> Problem statement: Copy the listing below letter for letter, passing over each picture.
== Input for this task
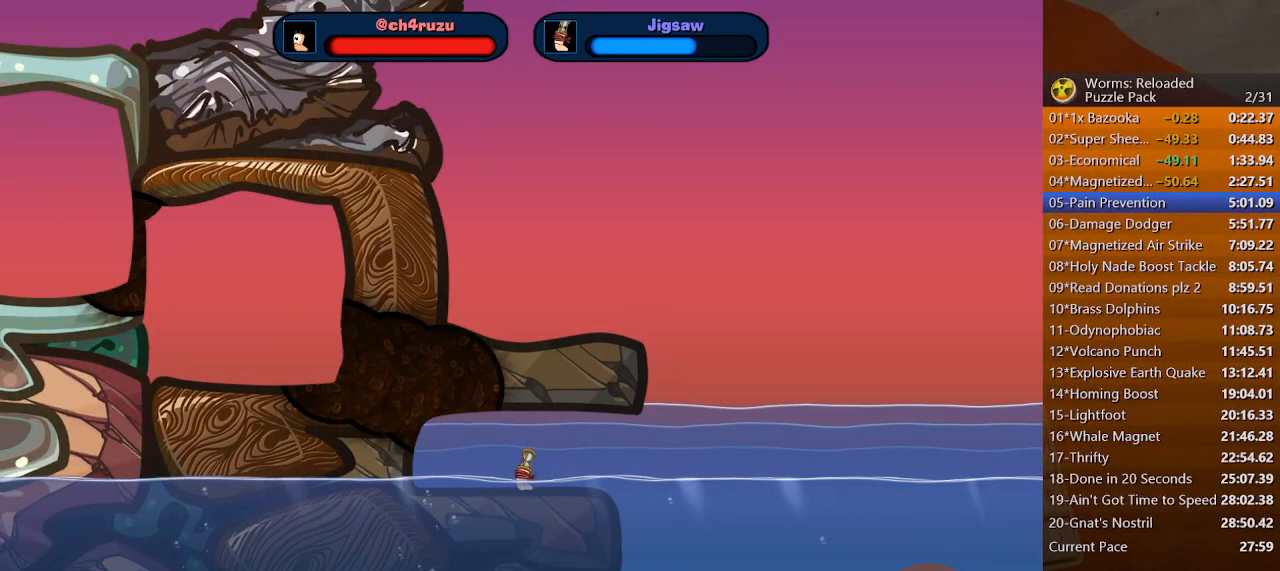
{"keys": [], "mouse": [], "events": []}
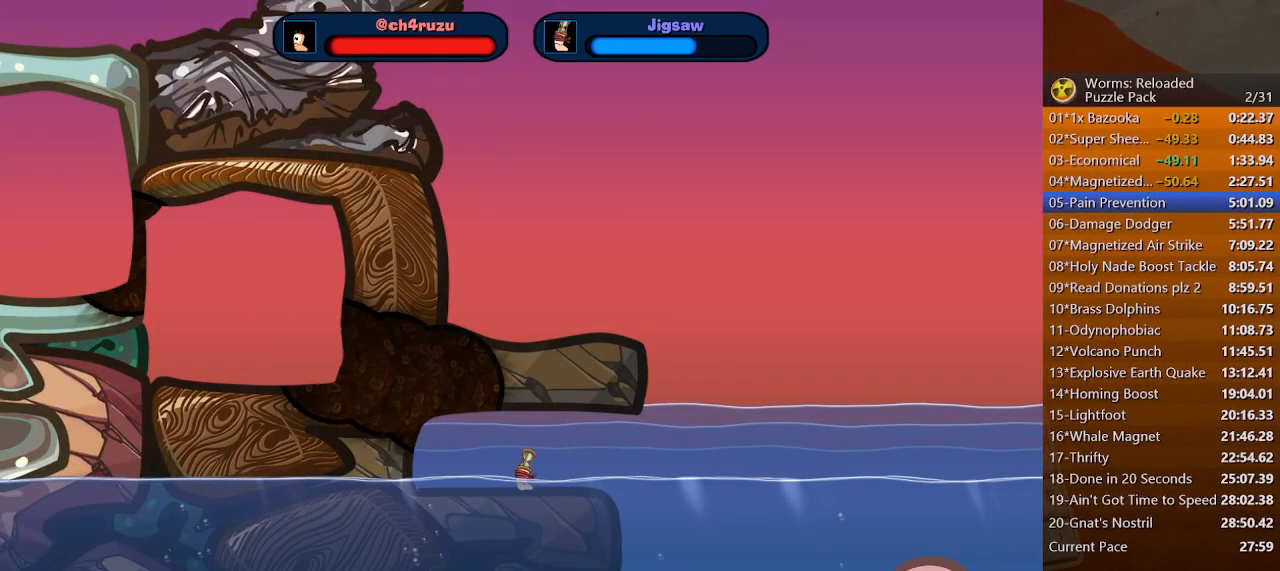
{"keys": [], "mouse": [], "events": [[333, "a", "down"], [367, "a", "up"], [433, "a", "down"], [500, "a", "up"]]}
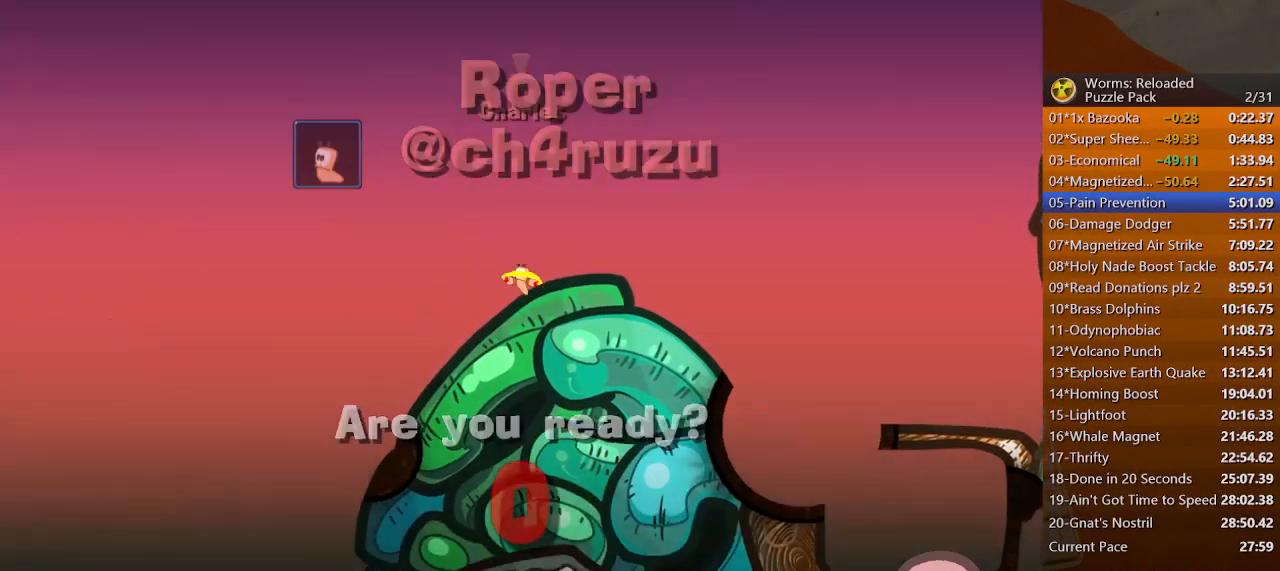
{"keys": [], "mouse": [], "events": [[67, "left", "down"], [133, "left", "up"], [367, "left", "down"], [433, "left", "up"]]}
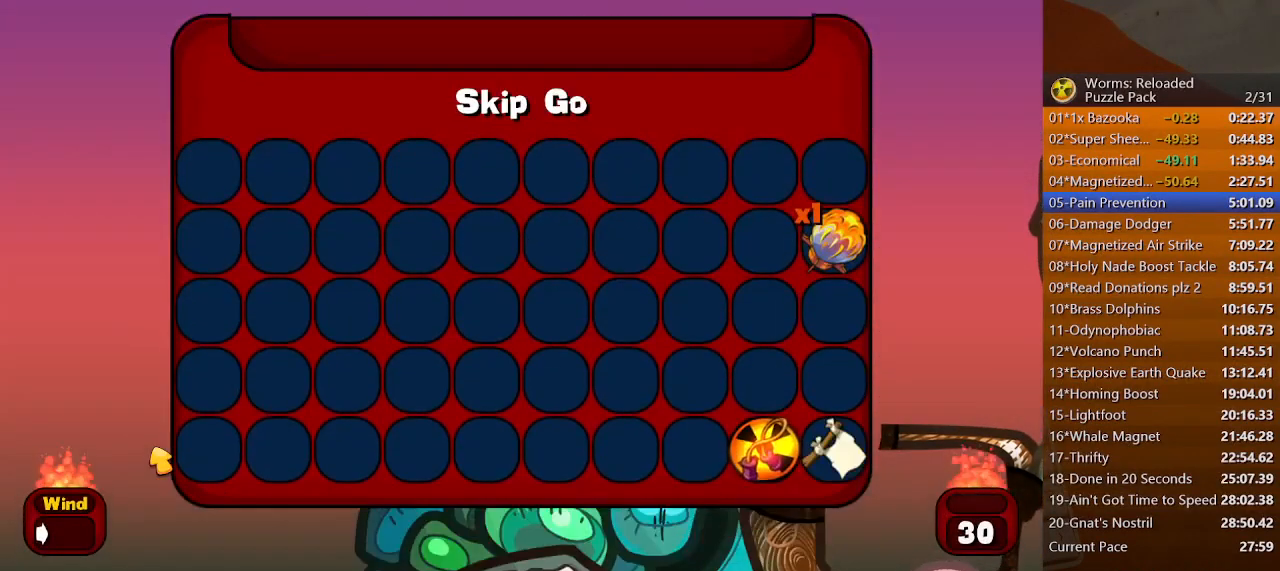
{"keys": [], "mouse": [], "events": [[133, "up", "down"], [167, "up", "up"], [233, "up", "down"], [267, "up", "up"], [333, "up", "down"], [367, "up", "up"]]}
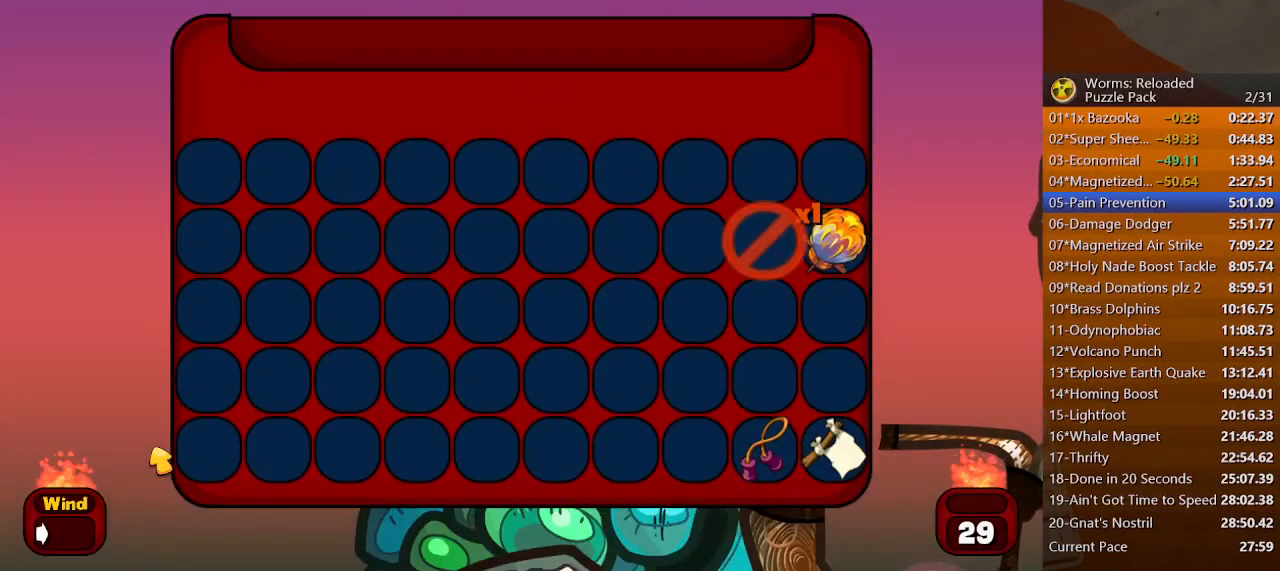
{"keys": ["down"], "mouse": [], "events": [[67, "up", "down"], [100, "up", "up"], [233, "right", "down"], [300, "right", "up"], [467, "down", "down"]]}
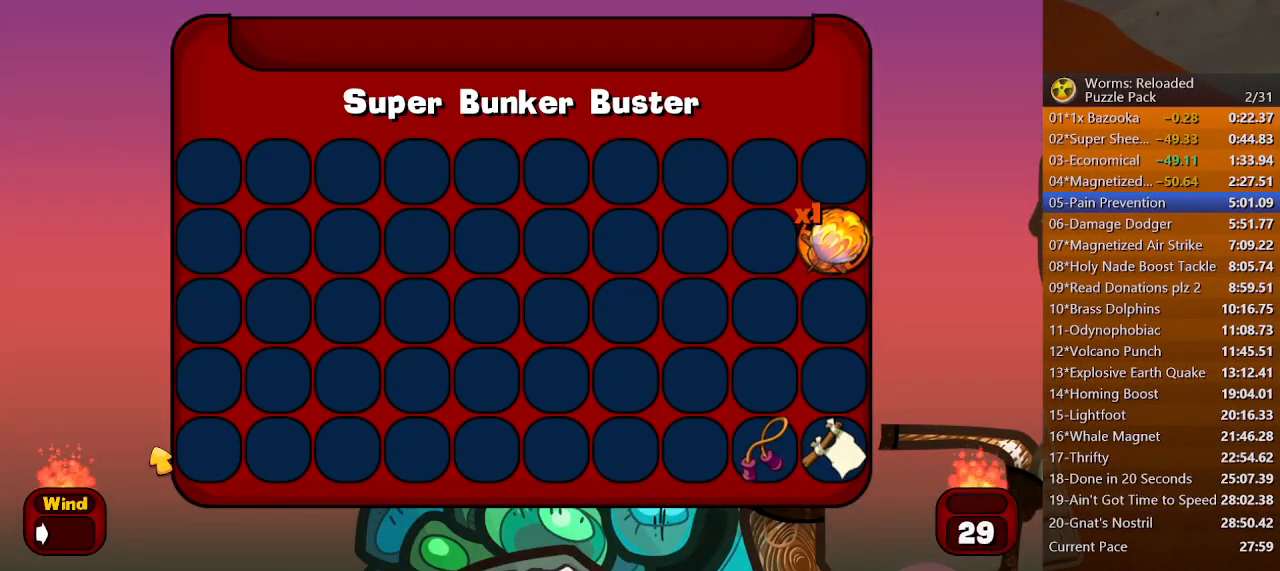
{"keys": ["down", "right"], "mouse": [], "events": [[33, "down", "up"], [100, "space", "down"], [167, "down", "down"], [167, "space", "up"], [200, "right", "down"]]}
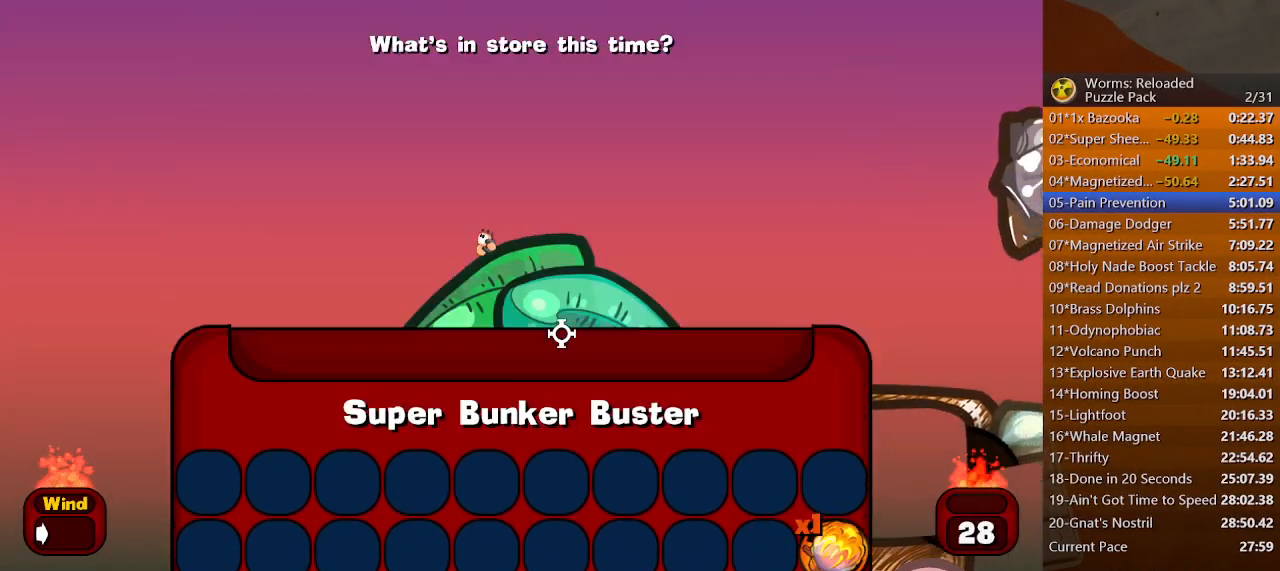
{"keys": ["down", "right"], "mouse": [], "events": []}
====
> Task result:
{"keys": [], "mouse": [], "events": []}
{"keys": [], "mouse": [], "events": [[333, "a", "down"], [367, "a", "up"], [433, "a", "down"], [500, "a", "up"]]}
{"keys": [], "mouse": [], "events": [[67, "left", "down"], [133, "left", "up"], [367, "left", "down"], [433, "left", "up"]]}
{"keys": [], "mouse": [], "events": [[133, "up", "down"], [167, "up", "up"], [233, "up", "down"], [267, "up", "up"], [333, "up", "down"], [367, "up", "up"]]}
{"keys": ["down"], "mouse": [], "events": [[67, "up", "down"], [100, "up", "up"], [233, "right", "down"], [300, "right", "up"], [467, "down", "down"]]}
{"keys": ["down", "right"], "mouse": [], "events": [[33, "down", "up"], [100, "space", "down"], [167, "down", "down"], [167, "space", "up"], [200, "right", "down"]]}
{"keys": ["down", "right"], "mouse": [], "events": []}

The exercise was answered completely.